CAPEX vs. OPEX: An Overview
Businesses have a variety of expenses, from the rent they pay for their factories or offices to the cost of raw materials for their products, to the wages they pay their workers to the overall costs of growing their business. To simplify all of these costs, businesses organize them under different categories. Two of the most common are capital expenditures (CAPEX) and operating expenses (OPEX).
Capital expenditures (CAPEX) are major purchases a company makes that are designed to be used over the long-term. Operating expenses (OPEX) are the day-to-day expenses a company incurs to keep its business operational.
- Capital expenditures (CAPEX) are a company's major, long-term expenses while operating expenses (OPEX) are a company's day-to-day expenses.
- Examples of CAPEX include physical assets, such as buildings, equipment, machinery, and vehicles.
- Examples of OPEX include employee salaries, rent, utilities, property taxes, and cost of goods sold (COGS).
- Capital expenditures cannot be deducted from income for tax purposes while operating expenses can be deducted from taxes.
Capital expenditures are purchases of significant goods or services that will be used to improve a company's performance in the future. Capital expenditures are typically for fixed assets like property, plant, and equipment (PP&E). For example, if an oil company buys a new drilling rig, the transaction would be a capital expenditure.
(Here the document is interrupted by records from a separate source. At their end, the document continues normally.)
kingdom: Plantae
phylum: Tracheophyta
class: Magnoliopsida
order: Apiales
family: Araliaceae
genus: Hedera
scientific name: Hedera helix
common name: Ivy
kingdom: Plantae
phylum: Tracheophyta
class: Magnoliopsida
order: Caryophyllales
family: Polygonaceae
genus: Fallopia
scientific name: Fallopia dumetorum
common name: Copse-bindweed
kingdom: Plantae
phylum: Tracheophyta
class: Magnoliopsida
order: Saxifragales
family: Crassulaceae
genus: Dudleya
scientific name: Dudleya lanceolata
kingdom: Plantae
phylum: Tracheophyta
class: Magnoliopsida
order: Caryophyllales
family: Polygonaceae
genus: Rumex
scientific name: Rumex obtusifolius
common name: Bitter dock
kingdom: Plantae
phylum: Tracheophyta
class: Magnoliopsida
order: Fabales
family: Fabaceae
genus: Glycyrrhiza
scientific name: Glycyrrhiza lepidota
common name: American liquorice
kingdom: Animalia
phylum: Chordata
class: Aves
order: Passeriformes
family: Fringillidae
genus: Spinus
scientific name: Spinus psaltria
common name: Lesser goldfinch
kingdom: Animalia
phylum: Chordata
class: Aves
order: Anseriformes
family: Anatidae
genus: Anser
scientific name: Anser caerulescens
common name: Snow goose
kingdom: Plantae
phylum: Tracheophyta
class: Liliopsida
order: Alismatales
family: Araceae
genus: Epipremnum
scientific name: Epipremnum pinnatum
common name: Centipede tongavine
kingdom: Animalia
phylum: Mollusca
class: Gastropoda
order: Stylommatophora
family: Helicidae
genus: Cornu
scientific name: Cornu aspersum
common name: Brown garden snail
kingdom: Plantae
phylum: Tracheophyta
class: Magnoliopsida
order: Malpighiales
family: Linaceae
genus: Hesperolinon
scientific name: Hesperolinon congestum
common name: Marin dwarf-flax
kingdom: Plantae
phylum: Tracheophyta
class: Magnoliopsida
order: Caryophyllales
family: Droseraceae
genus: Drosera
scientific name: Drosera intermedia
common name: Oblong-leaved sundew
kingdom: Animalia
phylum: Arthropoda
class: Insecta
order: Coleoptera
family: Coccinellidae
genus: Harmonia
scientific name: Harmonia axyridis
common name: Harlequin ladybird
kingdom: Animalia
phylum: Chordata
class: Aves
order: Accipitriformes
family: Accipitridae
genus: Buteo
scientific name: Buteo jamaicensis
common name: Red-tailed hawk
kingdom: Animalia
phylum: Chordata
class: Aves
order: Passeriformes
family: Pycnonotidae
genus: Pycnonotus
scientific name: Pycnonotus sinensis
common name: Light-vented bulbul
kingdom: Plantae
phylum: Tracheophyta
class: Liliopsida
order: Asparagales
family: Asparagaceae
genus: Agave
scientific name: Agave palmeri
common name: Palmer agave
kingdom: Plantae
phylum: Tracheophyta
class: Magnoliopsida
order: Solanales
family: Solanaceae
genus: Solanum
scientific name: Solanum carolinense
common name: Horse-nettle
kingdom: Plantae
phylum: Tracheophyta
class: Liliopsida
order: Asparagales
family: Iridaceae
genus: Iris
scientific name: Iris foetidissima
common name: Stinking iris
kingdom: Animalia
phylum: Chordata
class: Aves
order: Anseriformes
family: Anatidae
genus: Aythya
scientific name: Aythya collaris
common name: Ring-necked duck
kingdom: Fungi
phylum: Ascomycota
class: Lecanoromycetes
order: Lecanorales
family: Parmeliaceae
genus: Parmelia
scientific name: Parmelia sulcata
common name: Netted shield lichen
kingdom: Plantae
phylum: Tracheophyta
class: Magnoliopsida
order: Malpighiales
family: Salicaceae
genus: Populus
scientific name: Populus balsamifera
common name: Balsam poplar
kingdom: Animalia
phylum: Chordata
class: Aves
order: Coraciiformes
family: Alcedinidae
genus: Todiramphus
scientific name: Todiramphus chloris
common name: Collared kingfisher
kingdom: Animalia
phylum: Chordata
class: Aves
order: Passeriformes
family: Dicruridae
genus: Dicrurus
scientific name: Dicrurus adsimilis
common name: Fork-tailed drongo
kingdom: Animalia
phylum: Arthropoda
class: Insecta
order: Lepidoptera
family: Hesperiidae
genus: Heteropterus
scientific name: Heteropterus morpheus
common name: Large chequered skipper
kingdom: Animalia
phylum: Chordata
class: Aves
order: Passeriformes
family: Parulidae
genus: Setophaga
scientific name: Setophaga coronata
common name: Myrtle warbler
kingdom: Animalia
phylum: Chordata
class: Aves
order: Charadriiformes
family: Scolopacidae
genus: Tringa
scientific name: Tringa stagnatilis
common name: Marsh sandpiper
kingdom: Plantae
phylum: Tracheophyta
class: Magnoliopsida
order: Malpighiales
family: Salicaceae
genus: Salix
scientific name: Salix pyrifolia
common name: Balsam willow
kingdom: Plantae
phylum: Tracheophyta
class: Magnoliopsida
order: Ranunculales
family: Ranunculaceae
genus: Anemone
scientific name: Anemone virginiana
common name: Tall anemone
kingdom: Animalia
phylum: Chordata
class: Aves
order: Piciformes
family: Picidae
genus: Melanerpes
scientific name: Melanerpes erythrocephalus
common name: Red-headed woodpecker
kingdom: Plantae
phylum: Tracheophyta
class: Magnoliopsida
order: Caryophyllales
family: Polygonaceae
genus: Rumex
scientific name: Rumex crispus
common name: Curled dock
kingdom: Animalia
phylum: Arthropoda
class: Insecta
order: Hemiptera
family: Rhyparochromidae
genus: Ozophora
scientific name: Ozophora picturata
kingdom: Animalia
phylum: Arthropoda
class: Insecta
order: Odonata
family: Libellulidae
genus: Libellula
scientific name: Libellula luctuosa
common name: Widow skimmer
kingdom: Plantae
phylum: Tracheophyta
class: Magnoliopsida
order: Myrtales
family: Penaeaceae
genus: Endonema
One of the defining features of capital expenditures is longevity; meaning the purchases benefit the company for longer than one tax year.
CAPEX represents the company's spending on physical assets. The following are common examples of capital expenditures:
- Manufacturing plants, equipment, and machinery
- Building improvements
- Vehicles and trucks
Each industry might have different types of capital expenditures. The purchased item might be for the expansion of the business, updating older equipment, or expanding the useful life of an existing fixed asset. Capital expenditures are listed on the balance sheet under the property, plant, and equipment section. CAPEX is also listed in the investing activities section of the cash flow statement.
Fixed assets are depreciated over time to spread out the cost of the asset over its useful life. Depreciation is helpful for capital expenditures because it allows the company to avoid a significant hit to its bottom line in the year the asset was purchased.
CAPEX can be externally financed, which is usually done through collateral or debt financing. Companies issue bonds, take out loans, or use other debt instruments to increase their capital investment. Shareholders who receive dividend payments pay close attention to CAPEX numbers, looking for a company that pays out income while continuing to improve prospects for future profit.
Operating expenses are the costs a company incurs for running its day-to-day operations. These expenses must be ordinary and customary costs for the industry in which the company operates. Companies report OPEX on their income statements and can deduct OPEX from their taxes for the year in which the expenses were incurred.
The following are common examples of operating expenses:
- Rent and utilities
- Wages and salaries
- Accounting and legal fees
- Overhead costs such as selling, general, and administrative expenses (SG&A)
- Property taxes
- Business travel
- Interest paid on debt
OPEX also consists of research and development (R&D) expenses and the cost of goods sold (COGS). Operating expenses are incurred through normal business operations. The goal of any company is to maximize output relative to OPEX. In this way, OPEX represents a core measurement of a company's efficiency over time.
Capital expenditures are major purchases that will be used beyond the current accounting period in which they're purchased. Operating expenses represent the day-to-day expenses designed to keep a company running. Because of their different attributes, each are handled in a separate manner.
OPEX are short-term expenses and are typically used up in the accounting period in which they were purchased. This means that they are paid weekly, monthly, or annually. CAPEX costs are paid upfront all at once. The returns on CAPEX take a longer time to realize, for example, machinery for a new project, whereas the returns of OPEX are much shorter, such as the work that an employee does on a daily basis to earn their wages.
If a company chooses to lease a piece of equipment instead of purchasing it as a capital expenditure, the lease cost would be classified as an operating expense.